## What to produce
Convert the listing below into a JSON list of strings with one string per line. Begin at the line that contains "equipamentos exigidos pelo", stop after the line that contains "Treppenlift: Wir sind", and leave out blank lines and the pictures.

## Data section
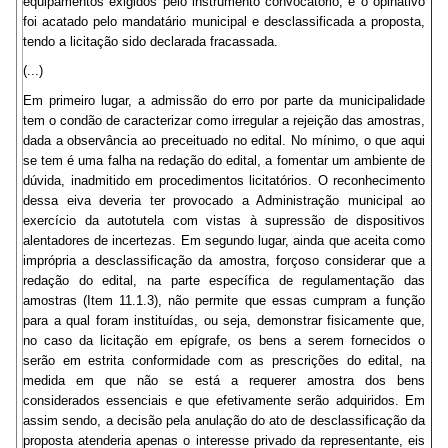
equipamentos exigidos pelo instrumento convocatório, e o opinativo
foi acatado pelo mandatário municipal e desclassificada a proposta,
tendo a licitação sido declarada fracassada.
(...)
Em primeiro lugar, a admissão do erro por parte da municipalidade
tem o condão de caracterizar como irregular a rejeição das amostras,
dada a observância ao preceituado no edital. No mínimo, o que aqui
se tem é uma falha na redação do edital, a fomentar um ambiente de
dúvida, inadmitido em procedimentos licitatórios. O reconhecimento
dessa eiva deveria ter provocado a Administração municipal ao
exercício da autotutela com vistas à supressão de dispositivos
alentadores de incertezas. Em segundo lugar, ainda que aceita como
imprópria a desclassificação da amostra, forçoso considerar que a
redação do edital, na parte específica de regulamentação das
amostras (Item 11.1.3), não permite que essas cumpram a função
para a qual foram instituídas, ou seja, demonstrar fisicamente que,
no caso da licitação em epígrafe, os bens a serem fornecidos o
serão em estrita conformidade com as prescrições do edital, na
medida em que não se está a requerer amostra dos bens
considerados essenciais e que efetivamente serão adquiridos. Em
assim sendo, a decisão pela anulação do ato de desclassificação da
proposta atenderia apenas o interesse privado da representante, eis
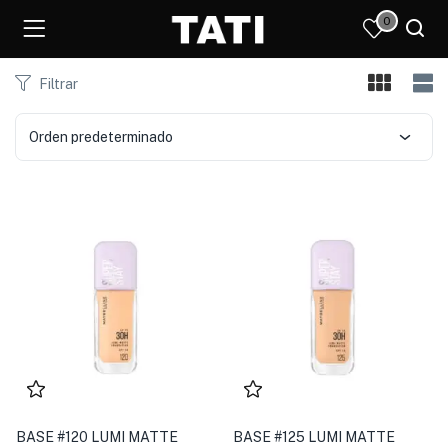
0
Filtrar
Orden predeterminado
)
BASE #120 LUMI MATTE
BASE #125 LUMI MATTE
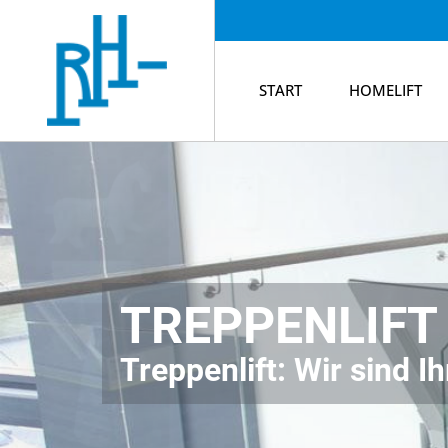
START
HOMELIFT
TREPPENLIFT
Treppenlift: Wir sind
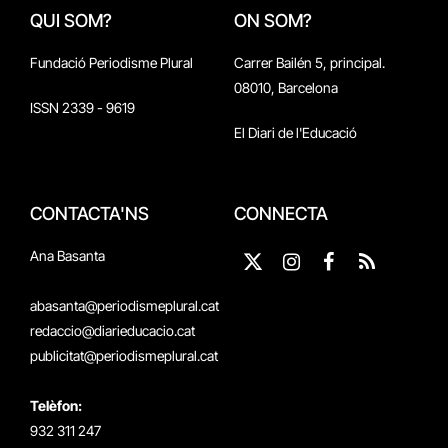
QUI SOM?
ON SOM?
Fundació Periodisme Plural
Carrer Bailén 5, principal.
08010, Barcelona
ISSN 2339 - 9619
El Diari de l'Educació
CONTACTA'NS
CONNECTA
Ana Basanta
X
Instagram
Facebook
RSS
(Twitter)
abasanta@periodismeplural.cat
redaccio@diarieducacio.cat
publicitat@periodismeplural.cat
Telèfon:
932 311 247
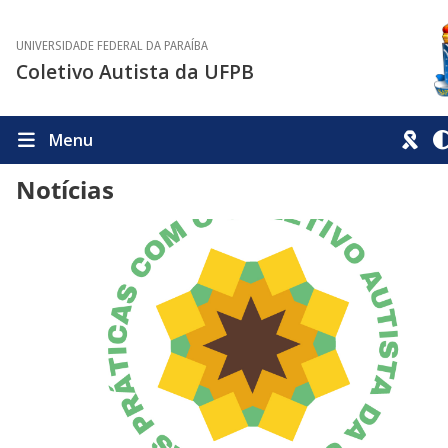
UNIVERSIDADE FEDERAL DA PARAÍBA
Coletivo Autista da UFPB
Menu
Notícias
...
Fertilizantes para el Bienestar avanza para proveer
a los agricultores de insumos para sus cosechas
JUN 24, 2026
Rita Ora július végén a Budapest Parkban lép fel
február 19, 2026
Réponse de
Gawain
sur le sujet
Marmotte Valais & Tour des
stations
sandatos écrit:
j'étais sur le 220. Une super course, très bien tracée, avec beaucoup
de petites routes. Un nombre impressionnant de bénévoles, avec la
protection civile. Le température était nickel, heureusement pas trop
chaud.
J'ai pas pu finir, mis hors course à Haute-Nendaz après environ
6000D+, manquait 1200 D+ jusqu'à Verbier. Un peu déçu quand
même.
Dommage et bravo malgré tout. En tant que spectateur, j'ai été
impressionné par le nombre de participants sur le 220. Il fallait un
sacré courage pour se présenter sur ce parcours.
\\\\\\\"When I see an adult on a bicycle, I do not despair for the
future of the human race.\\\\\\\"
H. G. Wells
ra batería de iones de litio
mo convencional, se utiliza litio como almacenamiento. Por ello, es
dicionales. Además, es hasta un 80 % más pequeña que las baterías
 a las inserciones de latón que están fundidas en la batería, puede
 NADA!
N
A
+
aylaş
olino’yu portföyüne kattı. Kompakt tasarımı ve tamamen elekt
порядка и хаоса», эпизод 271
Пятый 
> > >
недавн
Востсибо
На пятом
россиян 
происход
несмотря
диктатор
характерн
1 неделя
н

## Output below
[
  "equipamentos exigidos pelo instrumento convocatório, e o opinativo",
  "foi acatado pelo mandatário municipal e desclassificada a proposta,",
  "tendo a licitação sido declarada fracassada.",
  "(...)",
  "Em primeiro lugar, a admissão do erro por parte da municipalidade",
  "tem o condão de caracterizar como irregular a rejeição das amostras,",
  "dada a observância ao preceituado no edital. No mínimo, o que aqui",
  "se tem é uma falha na redação do edital, a fomentar um ambiente de",
  "dúvida, inadmitido em procedimentos licitatórios. O reconhecimento",
  "dessa eiva deveria ter provocado a Administração municipal ao",
  "exercício da autotutela com vistas à supressão de dispositivos",
  "alentadores de incertezas. Em segundo lugar, ainda que aceita como",
  "imprópria a desclassificação da amostra, forçoso considerar que a",
  "redação do edital, na parte específica de regulamentação das",
  "amostras (Item 11.1.3), não permite que essas cumpram a função",
  "para a qual foram instituídas, ou seja, demonstrar fisicamente que,",
  "no caso da licitação em epígrafe, os bens a serem fornecidos o",
  "serão em estrita conformidade com as prescrições do edital, na",
  "medida em que não se está a requerer amostra dos bens",
  "considerados essenciais e que efetivamente serão adquiridos. Em",
  "assim sendo, a decisão pela anulação do ato de desclassificação da",
  "proposta atenderia apenas o interesse privado da representante, eis",
  "0",
  "Filtrar",
  "Orden predeterminado",
  ")",
  "BASE #120 LUMI MATTE",
  "BASE #125 LUMI MATTE",
  "START",
  "HOMELIFT",
  "TREPPENLIFT",
  "Treppenlift: Wir sind"
]